> **Activity**:
Every line of the entries with the word "blob" in it should be shown.

[Saved entries]
########

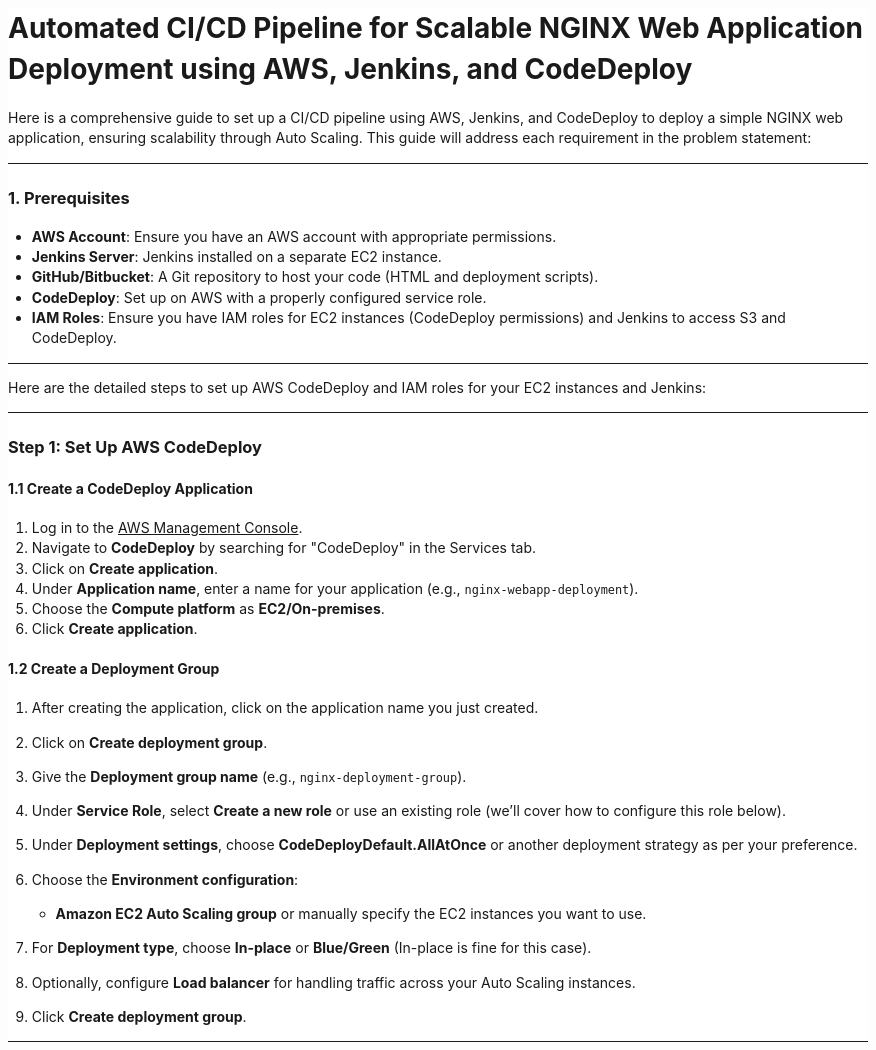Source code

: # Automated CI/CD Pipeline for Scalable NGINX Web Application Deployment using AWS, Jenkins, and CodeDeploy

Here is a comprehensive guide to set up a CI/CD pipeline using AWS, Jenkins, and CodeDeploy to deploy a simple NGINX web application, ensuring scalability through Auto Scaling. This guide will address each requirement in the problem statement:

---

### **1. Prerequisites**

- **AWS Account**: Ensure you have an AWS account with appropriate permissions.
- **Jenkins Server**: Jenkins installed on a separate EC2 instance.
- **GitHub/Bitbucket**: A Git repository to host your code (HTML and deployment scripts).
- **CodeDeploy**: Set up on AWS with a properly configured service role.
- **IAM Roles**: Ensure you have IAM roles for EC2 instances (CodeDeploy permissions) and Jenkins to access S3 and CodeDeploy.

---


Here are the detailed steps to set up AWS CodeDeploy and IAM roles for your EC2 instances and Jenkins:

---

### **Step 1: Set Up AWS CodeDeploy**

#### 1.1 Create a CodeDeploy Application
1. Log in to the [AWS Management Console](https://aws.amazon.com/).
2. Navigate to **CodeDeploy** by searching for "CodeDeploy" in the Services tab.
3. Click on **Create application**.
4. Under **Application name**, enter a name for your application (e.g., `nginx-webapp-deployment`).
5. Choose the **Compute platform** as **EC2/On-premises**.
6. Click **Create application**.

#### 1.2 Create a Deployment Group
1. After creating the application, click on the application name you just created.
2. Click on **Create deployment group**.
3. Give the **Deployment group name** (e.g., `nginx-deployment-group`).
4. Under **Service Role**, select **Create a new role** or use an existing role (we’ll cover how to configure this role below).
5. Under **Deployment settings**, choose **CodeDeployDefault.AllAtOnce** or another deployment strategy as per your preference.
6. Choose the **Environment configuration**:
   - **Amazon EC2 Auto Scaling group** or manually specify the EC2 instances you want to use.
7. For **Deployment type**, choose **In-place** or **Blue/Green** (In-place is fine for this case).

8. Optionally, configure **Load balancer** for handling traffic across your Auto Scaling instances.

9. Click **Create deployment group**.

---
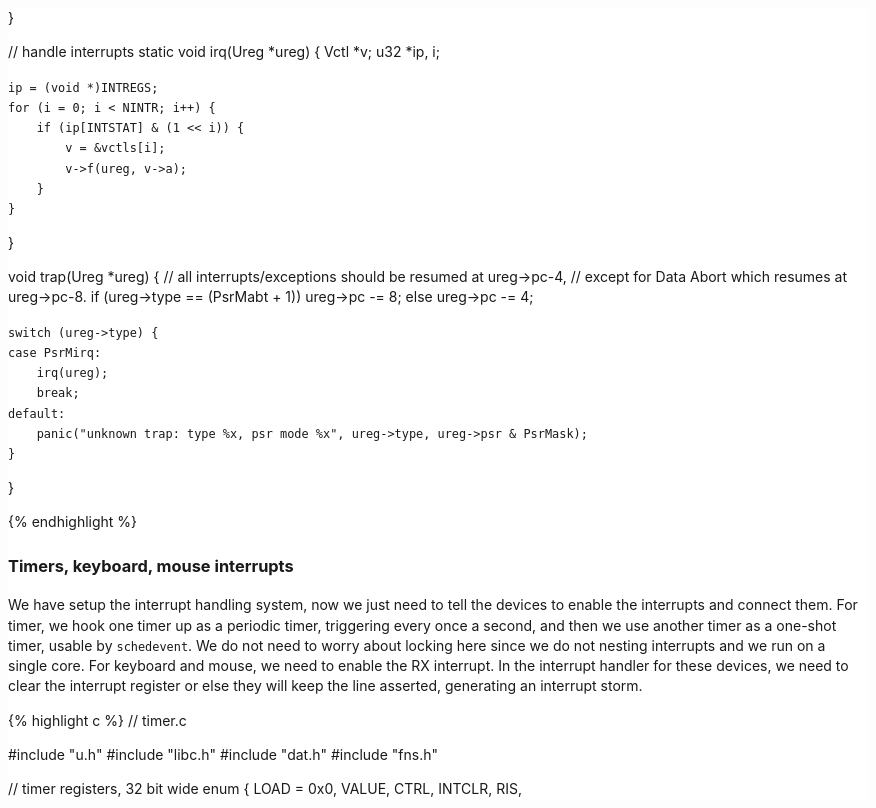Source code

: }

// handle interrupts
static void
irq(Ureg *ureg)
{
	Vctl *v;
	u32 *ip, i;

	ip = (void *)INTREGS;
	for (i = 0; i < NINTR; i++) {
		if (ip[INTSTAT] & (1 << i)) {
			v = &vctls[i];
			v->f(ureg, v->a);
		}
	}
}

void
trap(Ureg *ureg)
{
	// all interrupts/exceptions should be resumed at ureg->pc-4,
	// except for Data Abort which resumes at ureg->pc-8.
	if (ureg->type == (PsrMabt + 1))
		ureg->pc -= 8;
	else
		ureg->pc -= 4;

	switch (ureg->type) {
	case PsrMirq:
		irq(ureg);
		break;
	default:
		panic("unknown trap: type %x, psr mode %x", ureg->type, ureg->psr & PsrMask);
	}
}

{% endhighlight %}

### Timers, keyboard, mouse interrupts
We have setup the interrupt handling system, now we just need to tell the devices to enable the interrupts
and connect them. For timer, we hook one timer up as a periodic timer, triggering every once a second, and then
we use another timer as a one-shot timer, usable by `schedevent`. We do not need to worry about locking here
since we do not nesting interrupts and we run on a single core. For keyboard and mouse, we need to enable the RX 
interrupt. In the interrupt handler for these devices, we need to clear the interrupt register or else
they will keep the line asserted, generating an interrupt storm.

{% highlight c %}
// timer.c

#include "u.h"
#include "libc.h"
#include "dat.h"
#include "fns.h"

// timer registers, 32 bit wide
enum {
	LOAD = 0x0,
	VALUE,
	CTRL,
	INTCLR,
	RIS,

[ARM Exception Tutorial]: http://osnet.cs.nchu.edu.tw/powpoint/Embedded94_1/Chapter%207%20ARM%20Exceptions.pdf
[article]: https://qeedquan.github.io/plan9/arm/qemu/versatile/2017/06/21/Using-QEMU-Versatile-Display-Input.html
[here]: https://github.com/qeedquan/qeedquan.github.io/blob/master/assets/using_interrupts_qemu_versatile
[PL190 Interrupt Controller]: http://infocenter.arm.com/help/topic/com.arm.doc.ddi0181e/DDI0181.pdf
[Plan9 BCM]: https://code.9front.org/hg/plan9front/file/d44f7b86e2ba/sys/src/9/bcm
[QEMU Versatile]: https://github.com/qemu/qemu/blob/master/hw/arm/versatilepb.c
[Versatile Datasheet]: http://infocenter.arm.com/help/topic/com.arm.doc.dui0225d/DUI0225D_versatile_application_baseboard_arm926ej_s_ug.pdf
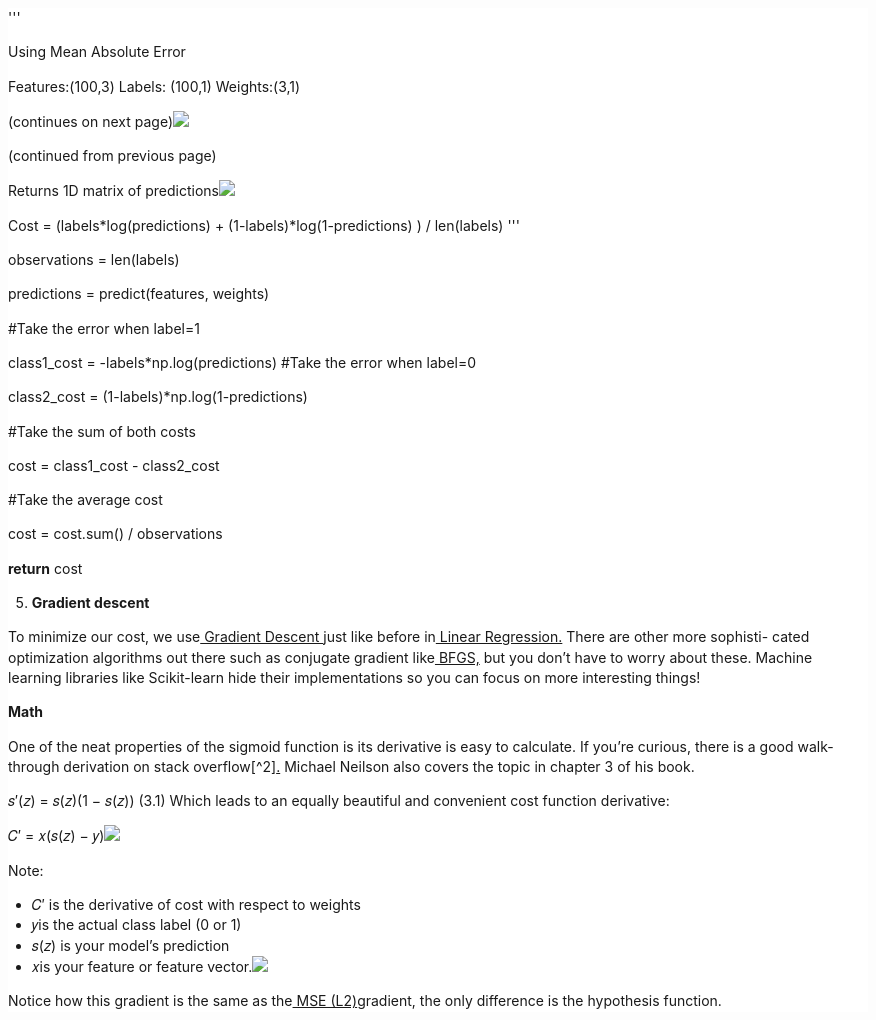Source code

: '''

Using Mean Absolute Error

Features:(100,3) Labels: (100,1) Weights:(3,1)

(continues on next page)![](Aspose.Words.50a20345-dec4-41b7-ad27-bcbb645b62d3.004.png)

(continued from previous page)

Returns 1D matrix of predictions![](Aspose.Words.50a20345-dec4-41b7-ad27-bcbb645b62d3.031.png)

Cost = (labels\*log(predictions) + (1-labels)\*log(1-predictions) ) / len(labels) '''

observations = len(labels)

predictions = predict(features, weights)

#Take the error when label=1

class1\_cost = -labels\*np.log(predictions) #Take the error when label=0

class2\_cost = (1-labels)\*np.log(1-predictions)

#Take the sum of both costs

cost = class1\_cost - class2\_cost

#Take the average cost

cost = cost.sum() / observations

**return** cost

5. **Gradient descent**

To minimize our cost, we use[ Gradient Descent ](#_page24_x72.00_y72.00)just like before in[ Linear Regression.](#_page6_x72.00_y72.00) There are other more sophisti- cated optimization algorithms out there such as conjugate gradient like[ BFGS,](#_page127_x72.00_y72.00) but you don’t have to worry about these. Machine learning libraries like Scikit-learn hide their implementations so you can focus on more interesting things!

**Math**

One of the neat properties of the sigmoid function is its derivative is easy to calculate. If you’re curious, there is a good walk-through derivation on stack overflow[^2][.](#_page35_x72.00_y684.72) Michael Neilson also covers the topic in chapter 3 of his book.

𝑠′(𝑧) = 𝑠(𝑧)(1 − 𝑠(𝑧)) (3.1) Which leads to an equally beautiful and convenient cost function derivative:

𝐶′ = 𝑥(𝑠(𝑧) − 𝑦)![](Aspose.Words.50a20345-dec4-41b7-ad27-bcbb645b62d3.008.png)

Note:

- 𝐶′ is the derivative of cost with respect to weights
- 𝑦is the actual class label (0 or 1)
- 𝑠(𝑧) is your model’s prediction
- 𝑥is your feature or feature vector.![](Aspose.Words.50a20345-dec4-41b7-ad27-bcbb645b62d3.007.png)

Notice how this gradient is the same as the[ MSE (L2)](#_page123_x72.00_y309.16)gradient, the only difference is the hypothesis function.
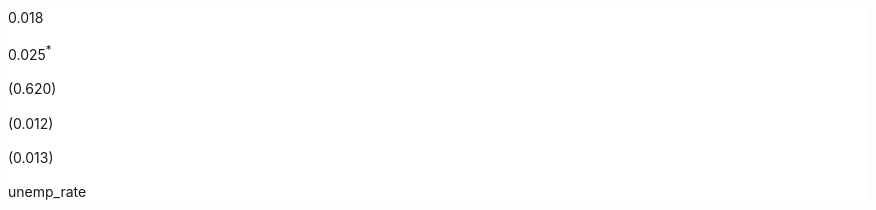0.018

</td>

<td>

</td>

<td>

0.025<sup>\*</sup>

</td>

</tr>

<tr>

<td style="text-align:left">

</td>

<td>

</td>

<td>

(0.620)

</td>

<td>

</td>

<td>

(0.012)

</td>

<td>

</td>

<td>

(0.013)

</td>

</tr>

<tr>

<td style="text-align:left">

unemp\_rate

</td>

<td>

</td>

########

> **Task result**:
[here]: https://github.com/qeedquan/qeedquan.github.io/blob/master/assets/using_interrupts_qemu_versatile
[QEMU Versatile]: https://github.com/qemu/qemu/blob/master/hw/arm/versatilepb.c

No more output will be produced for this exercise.